King of Swaziland calls for reinforced national response to AIDS
17 February 2010
UNAIDS Executive Director Michel Sidibé was in Swaziland on the first leg of a three-country tour of Southern Africa to gain insight on progress and challenges towards achieving the goals of universal access to HIV prevention, treatment, care and support. Mr Sidibé will be exploring options for joint action to intensify efforts to reduce new HIV infections.
Mr Sidibé met with His Majesty, King Mswati III, and commended him for his continued support to the AIDS response.
His Majesty, King Mswati III expressed his thanks to Mr Sidibé for highlighting the importance of AIDS in the country through his visit.
"I am deeply concerned about the tragic impact of AIDS on the people of Swaziland, especially on young people, families and children. We must ensure that children living with HIV, many of whom who have lost parents to AIDS, can live a full and healthy life," said His Majesty, King Mswati III.
We are committed to help change behaviour to stop new infections among our people.
His Majesty, King Mswati III
Swaziland has the highest rate of HIV prevalence in the world, estimated at 26% of the adult population in 2007.
Prevalence varies according to age and peaks for women in the group 25-29 where one in two women are living with HIV, whereas the age group with the highest HIV prevalence among males are those in the 35-39 bracket, with 45% living with HIV.
Estimations show that three in every 100 people will be infected with HIV every year unless prevention efforts are stepped up. With this in mind, Mr Sidibé urged Swaziland to heed his call to ignite a prevention revolution with the aim of achieving zero new infections.
His Majesty, King Mswati III replied "We are committed to help change behaviour to stop new infections among our people.
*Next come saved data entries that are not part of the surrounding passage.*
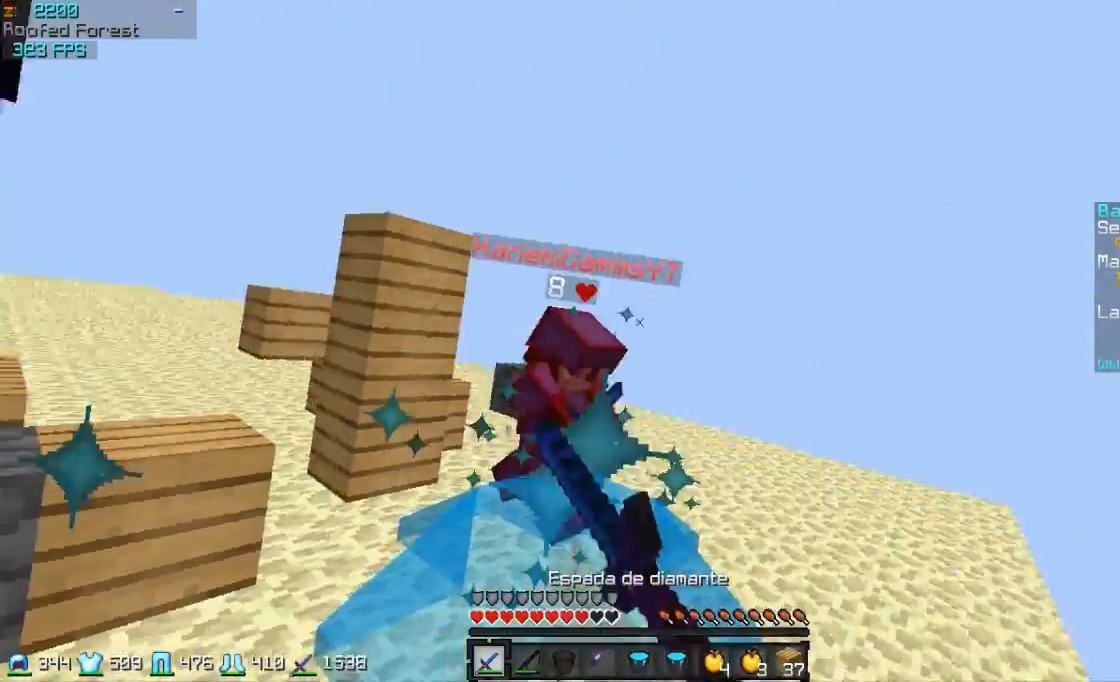
{"keys": ["w"], "mouse": [], "events": [[133, "mouse_left", "down"], [183, "mouse_left", "up"], [183, "w", "down"], [433, "a", "up"]]}
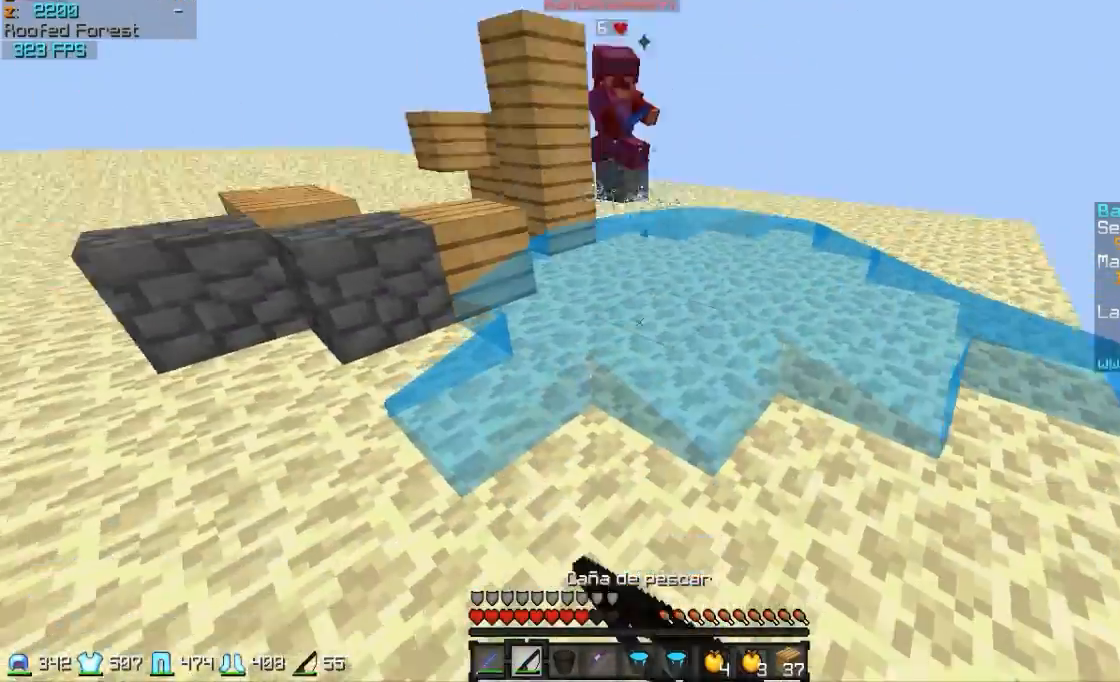
{"keys": ["d", "w"], "mouse": [], "events": [[183, "mouse_right", "down"], [233, "mouse_right", "up"], [483, "d", "down"]]}
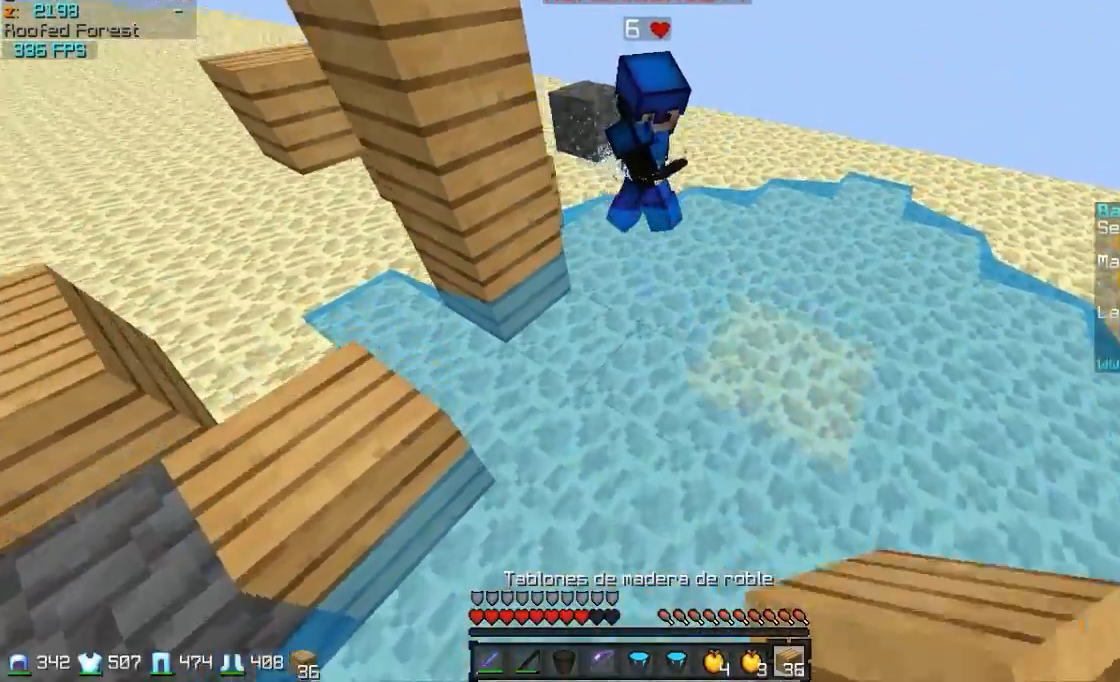
{"keys": ["w"], "mouse": ["left"], "events": [[133, "d", "up"], [183, "mouse_right", "down"], [233, "mouse_right", "up"], [400, "mouse_left", "down"], [433, "mouse_left", "up"], [483, "mouse_left", "down"]]}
We all speak one language and have one culture, so we will work to ensure a stronger national response to this critical national programme."
“There is also tangible evidence of progress in the HIV response in Swaziland,” Mr Sidibé added. “This is particularly evident in the increase of numbers of people, notably pregnant women, who have access to treatment. Almost three out of four pregnant HIV positive women receive antiretroviral drugs to prevent transmitting the virus to their children. This is a significant achievement in Swaziland’s response to HIV,” he added.
There is tangible evidence of progress in the HIV response in Swaziland. This is evident in the increase of pregnant women who now have access to antiretroviral treatment.
Michel Sidibé, UNAIDS Executive Director
The two-day visit in Swaziland included a meeting with the country’s Prime Minister Dr Barnabas Sibusiso Dlamini. During the meeting, Mr Sibidé urged the Government of Swaziland to protect budget allocations to AIDS programmes.
Swaziland receives support from external donors towards the funding of its antiretroviral programmes. However dwindling support following the global economic downturn has also caused the Swazi government to cut back on all areas of social spending, including health.
On his last day of his visit, Mr Sidibé met with civil society organisations, including representatives of groups of people living with HIV, women and youth organisations. He urged them to continue working closely with the government to help mobilize resources and achieve further successes in the response to HIV.